As aforementioned, in the current year 40 billion dollars external borrowing is earmarked as Pakistan’s requirements and currently only around 5 billion dollars has been received.

The remainder has been pledged by friendly countries to the IMF on behalf of Pakistan as per the seventh/eighth review documents. Had the present team of economic managers read the review documents they would not have accused Ismail of failing to secure the 40 billion dollars.

It is critical for the Finance Ministry to not only acknowledge the dire need for foreign funding at the present moment in time but be aware that it is critical to facilitate instead of impeding the formal start of the ninth review negotiations. This would require abandoning policies that include administrative and exchange measures (reflected by the widening differential between the interbank and open market rate), extending cheap credit to the tune of 1.5 trillion rupees under the agricultural package instead of targeting it to the poor and subsistence level flood affectees only, and giving unfunded subsidy to the exporters of 100 billion rupees by providing 19.99 rupees per unit of electricity to them.

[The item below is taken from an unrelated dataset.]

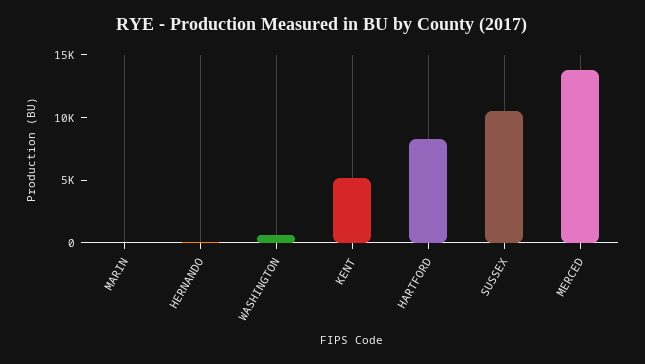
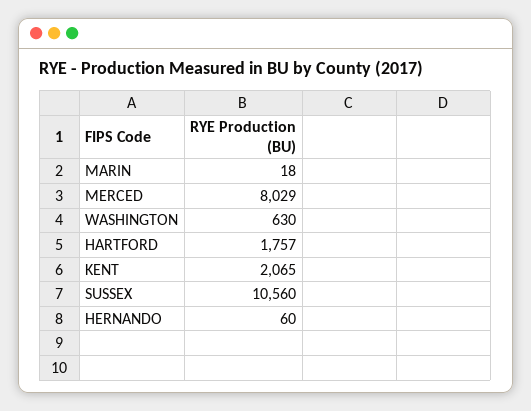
KENT: 5000 -> 2065
HARTFORD: 8000 -> 1757
MERCED: 14000 -> 8029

It increasingly appears that the policies of the past are continuing and while previously the country had the absorptive capacity to withstand such policies yet that is clearly no longer the case and this has not only been recognized by the multilaterals, particularly the IMF as it has consistently refused to phase out its harsh upfront conditions, but also friendly countries that have linked their pledged assistance to Pakistan staying on the Fund programme.

It is about time that the Finance Ministry acknowledged the constraints it has to work within and instead of continuing to blame external factors and/or the previous administration or its own previous team it must begin to implement reforms that are economically sound and not focused on political considerations.